RECORDED INFORMATION START

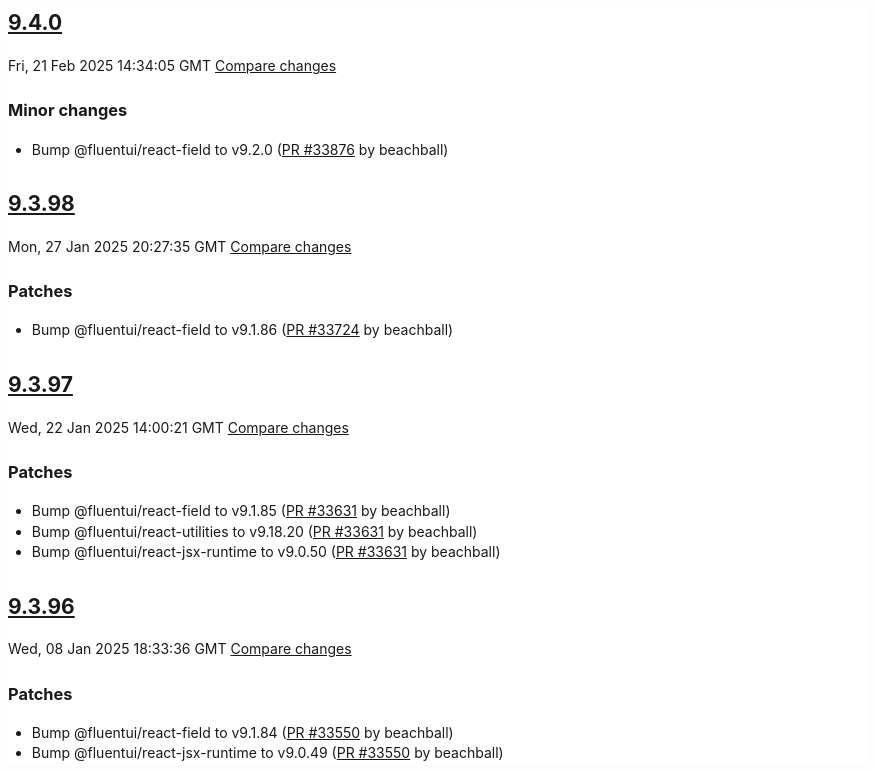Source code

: ## [9.4.0](https://github.com/microsoft/fluentui/tree/@fluentui/react-textarea_v9.4.0)

Fri, 21 Feb 2025 14:34:05 GMT 
[Compare changes](https://github.com/microsoft/fluentui/compare/@fluentui/react-textarea_v9.3.98..@fluentui/react-textarea_v9.4.0)

### Minor changes

- Bump @fluentui/react-field to v9.2.0 ([PR #33876](https://github.com/microsoft/fluentui/pull/33876) by beachball)

## [9.3.98](https://github.com/microsoft/fluentui/tree/@fluentui/react-textarea_v9.3.98)

Mon, 27 Jan 2025 20:27:35 GMT 
[Compare changes](https://github.com/microsoft/fluentui/compare/@fluentui/react-textarea_v9.3.97..@fluentui/react-textarea_v9.3.98)

### Patches

- Bump @fluentui/react-field to v9.1.86 ([PR #33724](https://github.com/microsoft/fluentui/pull/33724) by beachball)

## [9.3.97](https://github.com/microsoft/fluentui/tree/@fluentui/react-textarea_v9.3.97)

Wed, 22 Jan 2025 14:00:21 GMT 
[Compare changes](https://github.com/microsoft/fluentui/compare/@fluentui/react-textarea_v9.3.96..@fluentui/react-textarea_v9.3.97)

### Patches

- Bump @fluentui/react-field to v9.1.85 ([PR #33631](https://github.com/microsoft/fluentui/pull/33631) by beachball)
- Bump @fluentui/react-utilities to v9.18.20 ([PR #33631](https://github.com/microsoft/fluentui/pull/33631) by beachball)
- Bump @fluentui/react-jsx-runtime to v9.0.50 ([PR #33631](https://github.com/microsoft/fluentui/pull/33631) by beachball)

## [9.3.96](https://github.com/microsoft/fluentui/tree/@fluentui/react-textarea_v9.3.96)

Wed, 08 Jan 2025 18:33:36 GMT 
[Compare changes](https://github.com/microsoft/fluentui/compare/@fluentui/react-textarea_v9.3.95..@fluentui/react-textarea_v9.3.96)

### Patches

- Bump @fluentui/react-field to v9.1.84 ([PR #33550](https://github.com/microsoft/fluentui/pull/33550) by beachball)
- Bump @fluentui/react-jsx-runtime to v9.0.49 ([PR #33550](https://github.com/microsoft/fluentui/pull/33550) by beachball)
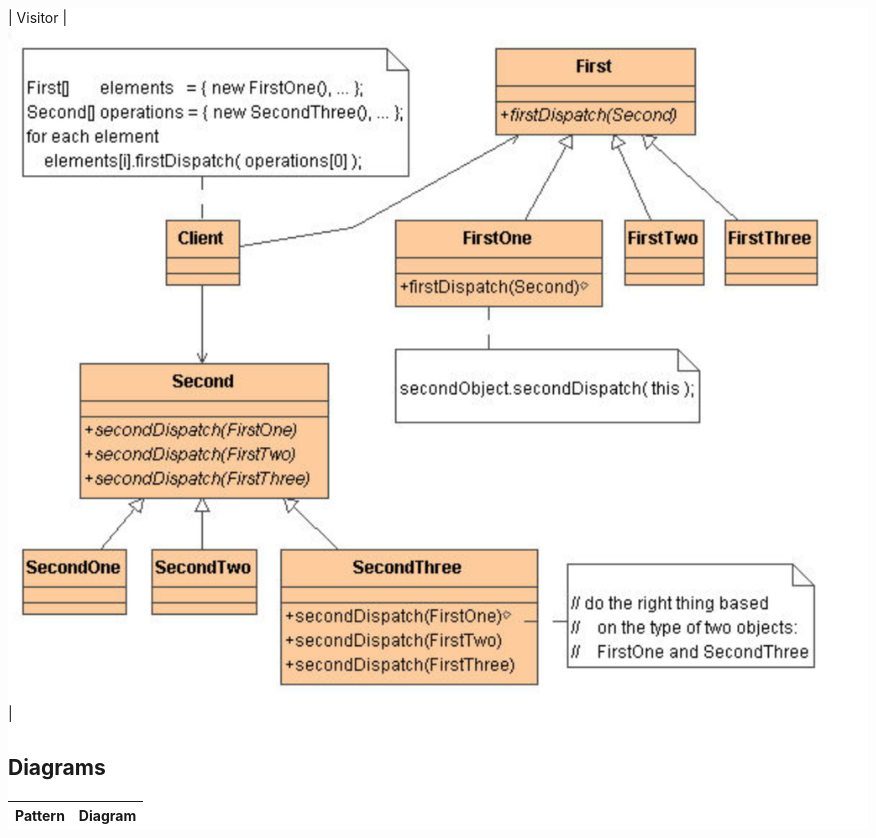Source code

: | Visitor | ![Visitor](diagrams/quiz/Visitor.png) |



Diagrams
----------------

| Pattern | Diagram |
|:-------:| ----------- |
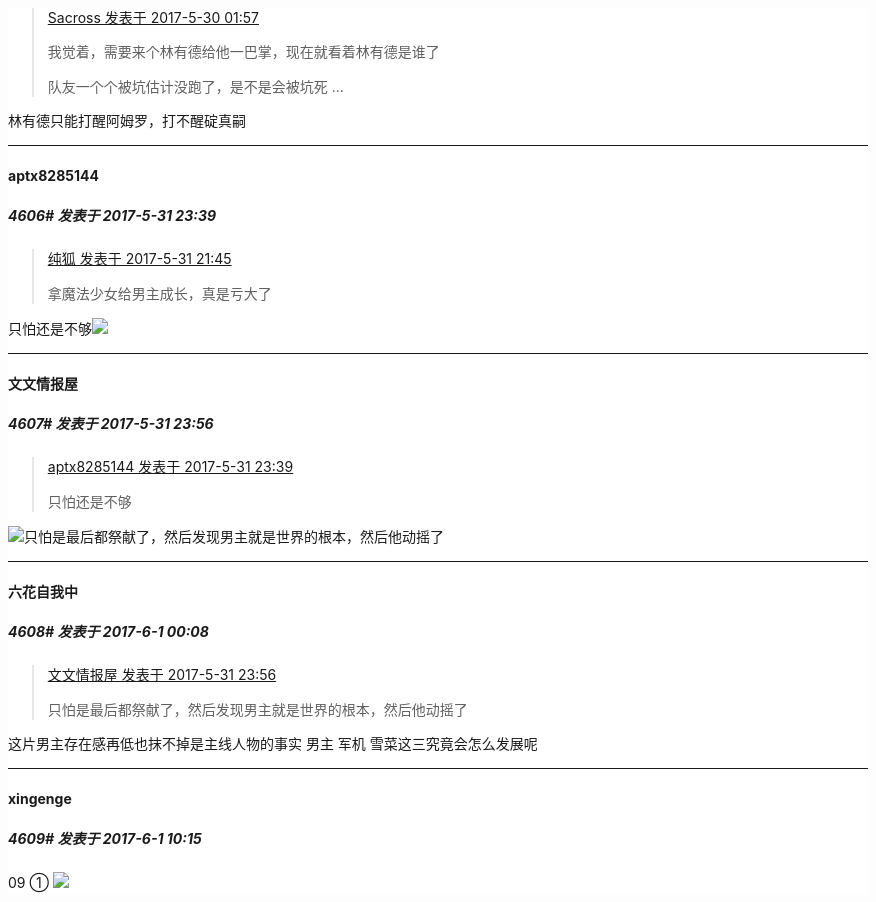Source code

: 
<blockquote><a href="httphttps://bbs.saraba1st.com/2b/forum.php?mod=redirect&amp;goto=findpost&amp;pid=36097903&amp;ptid=1356195" target="_blank">Sacross 发表于 2017-5-30 01:57</a>

我觉着，需要来个林有德给他一巴掌，现在就看着林有德是谁了


队友一个个被坑估计没跑了，是不是会被坑死 ...</blockquote>
林有德只能打醒阿姆罗，打不醒碇真嗣


-----

####  aptx8285144  
##### 4606#       发表于 2017-5-31 23:39


<blockquote><a href="httphttps://bbs.saraba1st.com/2b/forum.php?mod=redirect&amp;goto=findpost&amp;pid=36114545&amp;ptid=1356195" target="_blank">纯狐 发表于 2017-5-31 21:45</a>

拿魔法少女给男主成长，真是亏大了</blockquote>
只怕还是不够<img src="https://static.saraba1st.com/image/smiley/face2017/068.png" referrerpolicy="no-referrer">


-----

####  文文情报屋  
##### 4607#       发表于 2017-5-31 23:56


<blockquote><a href="httphttps://bbs.saraba1st.com/2b/forum.php?mod=redirect&amp;goto=findpost&amp;pid=36115543&amp;ptid=1356195" target="_blank">aptx8285144 发表于 2017-5-31 23:39</a>

只怕还是不够</blockquote>
<img src="https://static.saraba1st.com/image/smiley/face2017/020.png" referrerpolicy="no-referrer">只怕是最后都祭献了，然后发现男主就是世界的根本，然后他动摇了


-----

####  六花自我中  
##### 4608#       发表于 2017-6-1 00:08


<blockquote><a href="httphttps://bbs.saraba1st.com/2b/forum.php?mod=redirect&amp;goto=findpost&amp;pid=36115680&amp;ptid=1356195" target="_blank">文文情报屋 发表于 2017-5-31 23:56</a>

只怕是最后都祭献了，然后发现男主就是世界的根本，然后他动摇了</blockquote>
这片男主存在感再低也抹不掉是主线人物的事实 男主 军机 雪菜这三究竟会怎么发展呢


-----

####  xingenge  
##### 4609#       发表于 2017-6-1 10:15


09 ①
<img src="http://wx1.sinaimg.cn/large/740ca5e5gy1fg5hd5rr01j20xc0ir0um.jpg" referrerpolicy="no-referrer">
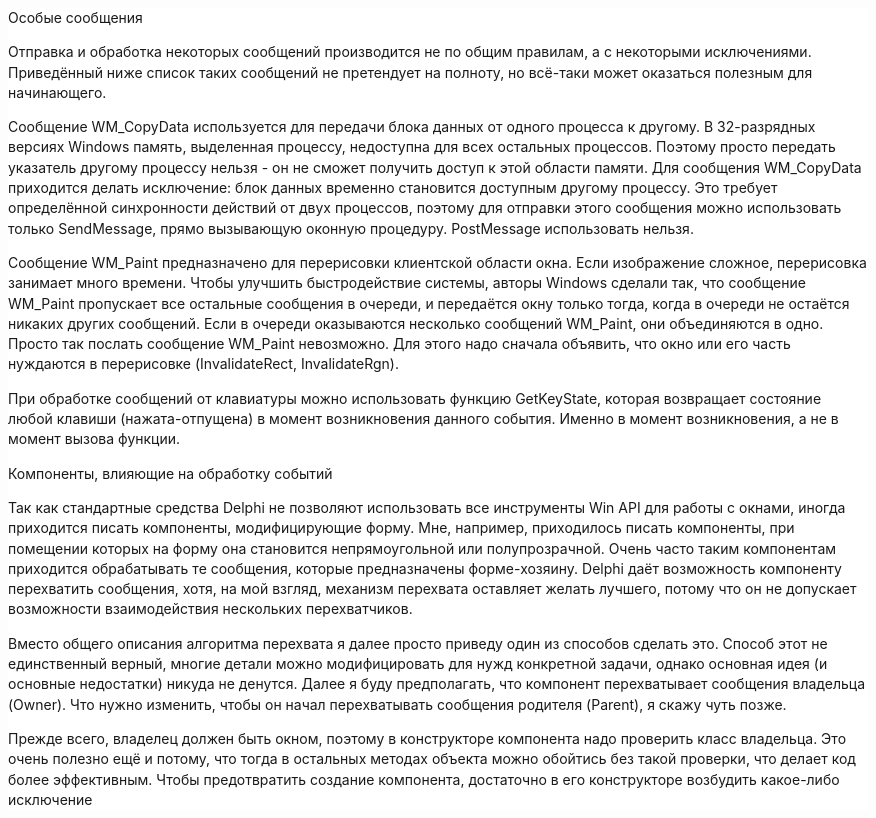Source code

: Особые сообщения

Отправка и обработка некоторых сообщений производится не по общим
правилам, а с некоторыми исключениями. Приведённый ниже список таких
сообщений не претендует на полноту, но всё-таки может оказаться полезным
для начинающего.

Сообщение WM\_CopyData используется для передачи блока данных от одного
процесса к другому. В 32-разрядных версиях Windows память, выделенная
процессу, недоступна для всех остальных процессов. Поэтому просто
передать указатель другому процессу нельзя - он не сможет получить
доступ к этой области памяти. Для сообщения WM\_CopyData приходится
делать исключение: блок данных временно становится доступным другому
процессу. Это требует определённой синхронности действий от двух
процессов, поэтому для отправки этого сообщения можно использовать
только SendMessage, прямо вызывающую оконную процедуру. PostMessage
использовать нельзя.

Сообщение WM\_Paint предназначено для перерисовки клиентской области
окна. Если изображение сложное, перерисовка занимает много времени.
Чтобы улучшить быстродействие системы, авторы Windows сделали так, что
сообщение WM\_Paint пропускает все остальные сообщения в очереди, и
передаётся окну только тогда, когда в очереди не остаётся никаких других
сообщений. Если в очереди оказываются несколько сообщений WM\_Paint, они
объединяются в одно. Просто так послать сообщение WM\_Paint невозможно.
Для этого надо сначала объявить, что окно или его часть нуждаются в
перерисовке (InvalidateRect, InvalidateRgn).

При обработке сообщений от клавиатуры можно использовать функцию
GetKeyState, которая возвращает состояние любой клавиши
(нажата-отпущена) в момент возникновения данного события. Именно в
момент возникновения, а не в момент вызова функции.

Компоненты, влияющие на обработку событий

Так как стандартные средства Delphi не позволяют использовать все
инструменты Win API для работы с окнами, иногда приходится писать
компоненты, модифицирующие форму. Мне, например, приходилось писать
компоненты, при помещении которых на форму она становится
непрямоугольной или полупрозрачной. Очень часто таким компонентам
приходится обрабатывать те сообщения, которые предназначены
форме-хозяину. Delphi даёт возможность компоненту перехватить сообщения,
хотя, на мой взгляд, механизм перехвата оставляет желать лучшего, потому
что он не допускает возможности взаимодействия нескольких перехватчиков.

Вместо общего описания алгоритма перехвата я далее просто приведу один
из способов сделать это. Способ этот не единственный верный, многие
детали можно модифицировать для нужд конкретной задачи, однако основная
идея (и основные недостатки) никуда не денутся. Далее я буду
предполагать, что компонент перехватывает сообщения владельца (Owner).
Что нужно изменить, чтобы он начал перехватывать сообщения родителя
(Parent), я скажу чуть позже.

Прежде всего, владелец должен быть окном, поэтому в конструкторе
компонента надо проверить класс владельца. Это очень полезно ещё и
потому, что тогда в остальных методах объекта можно обойтись без такой
проверки, что делает код более эффективным. Чтобы предотвратить создание
компонента, достаточно в его конструкторе возбудить какое-либо
исключение
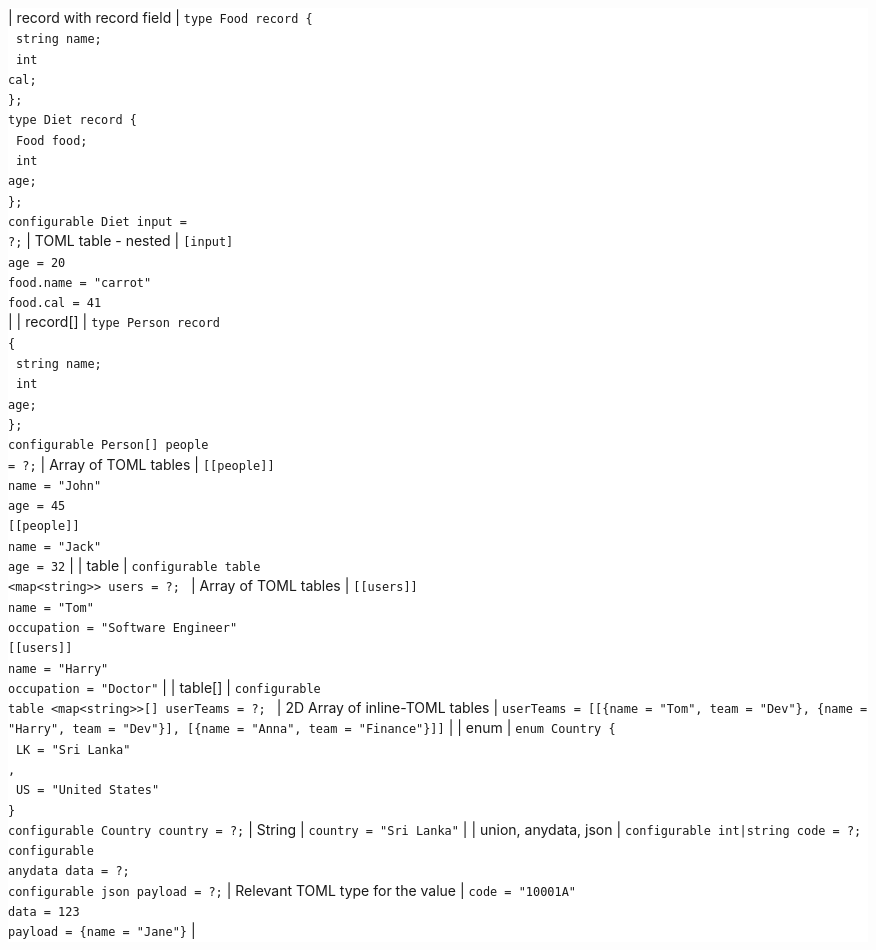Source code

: | record with record field | <code>type  Food  record {</code><br/>    &nbsp;&nbsp;<code>string  name;</code><br/>    &nbsp;&nbsp;<code>int  cal;</code><br/><code>};</code><br/><code>type  Diet  record {</code><br/>    &nbsp;&nbsp;<code>Food  food;</code><br/>    &nbsp;&nbsp;<code>int  age;</code><br/><code>};</code><br/>  <code>configurable   Diet  input = ?;</code> | TOML table - nested                                                                                                          | `[input]`<br/>  `age = 20`<br/> `food.name = "carrot"`<br/> `food.cal = 41`<br/>                                                            |
| record[]                 | <code>type  Person  record {</code><br/>    &nbsp;&nbsp;<code>string  name;</code><br/>    &nbsp;&nbsp;<code>int  age;</code><br/><code>};</code><br/>  <code>configurable   Person[]  people = ?;</code>                                                                                                                                            | Array of TOML tables                                                                                                         | `[[people]]`<br/>  `name = "John"`<br/> `age = 45`<br/> `[[people]]`<br/>  `name = "Jack"`<br/> `age = 32`                                  |
| table                    | <code>configurable   table &lt;map&lt;string&gt;&gt; users = ?; </code>                                                                                                                                                                                                                                                                              | Array of TOML tables                                                                                                         | `[[users]]`<br/> `name = "Tom"`<br/> `occupation = "Software Engineer"`<br/> `[[users]]`<br/> `name = "Harry"`<br/> `occupation = "Doctor"` |
| table[]                  | <code>configurable   table &lt;map&lt;string&gt;&gt;[] userTeams = ?; </code>                                                                                                                                                                                                                                                                        | 2D Array of inline-TOML tables                                                                                               | `userTeams = [[{name = "Tom", team = "Dev"}, {name = "Harry", team = "Dev"}], [{name = "Anna", team = "Finance"}]]`                         |
| enum                     | <code>enum  Country {</code><br/>   &nbsp;&nbsp;<code>LK =  "Sri Lanka" ,</code><br/>  &nbsp;&nbsp;<code>US =  "United States"</code><br/> <code>}</code><br/> <code>configurable  Country country = ?;</code>                                                                                                                                       | String                                                                                                                       | `country = "Sri Lanka"`                                                                                                                     |
| union, anydata, json     | <code>configurable int&#124;string code = ?;</code><br/><code>configurable anydata data = ?;</code><br/><code>configurable json payload = ?;</code>                                                                                                                                                                                                  | Relevant TOML type for the value                                                                                             | `code = "10001A"`<br/>`data = 123` <br/>`payload = {name = "Jane"}`                                                                         |

<style> #tree-expand-all , #tree-collapse-all, .cTocElements {display:none;} .cGitButtonContainer {padding-left: 40px;} </style>
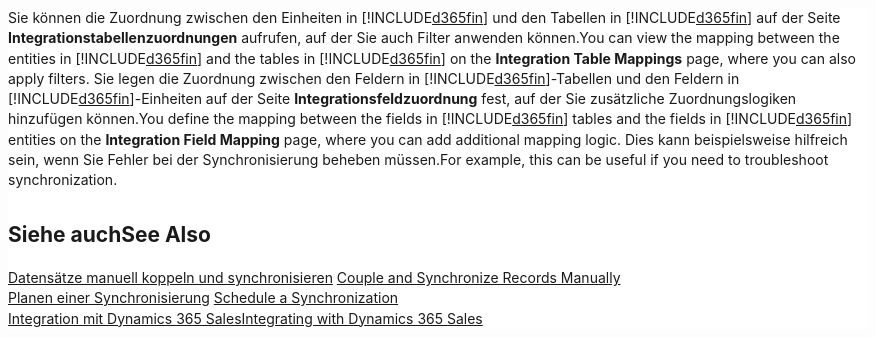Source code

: <span data-ttu-id="87ceb-166">Sie können die Zuordnung zwischen den Einheiten in [!INCLUDE[d365fin](includes/cds_long_md.md)] und den Tabellen in [!INCLUDE[d365fin](includes/d365fin_md.md)] auf der Seite **Integrationstabellenzuordnungen** aufrufen, auf der Sie auch Filter anwenden können.</span><span class="sxs-lookup"><span data-stu-id="87ceb-166">You can view the mapping between the entities in [!INCLUDE[d365fin](includes/cds_long_md.md)] and the tables in [!INCLUDE[d365fin](includes/d365fin_md.md)] on the **Integration Table Mappings** page, where you can also apply filters.</span></span> <span data-ttu-id="87ceb-167">Sie legen die Zuordnung zwischen den Feldern in [!INCLUDE[d365fin](includes/d365fin_md.md)]-Tabellen und den Feldern in [!INCLUDE[d365fin](includes/cds_long_md.md)]-Einheiten auf der Seite **Integrationsfeldzuordnung** fest, auf der Sie zusätzliche Zuordnungslogiken hinzufügen können.</span><span class="sxs-lookup"><span data-stu-id="87ceb-167">You define the mapping between the fields in [!INCLUDE[d365fin](includes/d365fin_md.md)] tables and the fields in [!INCLUDE[d365fin](includes/cds_long_md.md)] entities on the **Integration Field Mapping** page, where you can add additional mapping logic.</span></span> <span data-ttu-id="87ceb-168">Dies kann beispielsweise hilfreich sein, wenn Sie Fehler bei der Synchronisierung beheben müssen.</span><span class="sxs-lookup"><span data-stu-id="87ceb-168">For example, this can be useful if you need to troubleshoot synchronization.</span></span>

## <a name="see-also"></a><span data-ttu-id="87ceb-169">Siehe auch</span><span class="sxs-lookup"><span data-stu-id="87ceb-169">See Also</span></span>  
<span data-ttu-id="87ceb-170">[Datensätze manuell koppeln und synchronisieren](admin-how-to-couple-and-synchronize-records-manually.md) </span><span class="sxs-lookup"><span data-stu-id="87ceb-170">[Couple and Synchronize Records Manually](admin-how-to-couple-and-synchronize-records-manually.md) </span></span>  
<span data-ttu-id="87ceb-171">[Planen einer Synchronisierung](admin-scheduled-synchronization-using-the-synchronization-job-queue-entries.md) </span><span class="sxs-lookup"><span data-stu-id="87ceb-171">[Schedule a Synchronization](admin-scheduled-synchronization-using-the-synchronization-job-queue-entries.md) </span></span>  
[<span data-ttu-id="87ceb-172">Integration mit Dynamics 365 Sales</span><span class="sxs-lookup"><span data-stu-id="87ceb-172">Integrating with Dynamics 365 Sales</span></span>](admin-prepare-dynamics-365-for-sales-for-integration.md)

RECORDED INFORMATION END

TASK - Show each line from the items above that includes the string "compare".

RESPONSE TO THE EXERCISE -
[Compare changes](https://github.com/microsoft/fluentui/compare/@fluentui/react-textarea_v9.3.98..@fluentui/react-textarea_v9.4.0)
[Compare changes](https://github.com/microsoft/fluentui/compare/@fluentui/react-textarea_v9.3.97..@fluentui/react-textarea_v9.3.98)
[Compare changes](https://github.com/microsoft/fluentui/compare/@fluentui/react-textarea_v9.3.96..@fluentui/react-textarea_v9.3.97)
[Compare changes](https://github.com/microsoft/fluentui/compare/@fluentui/react-textarea_v9.3.95..@fluentui/react-textarea_v9.3.96)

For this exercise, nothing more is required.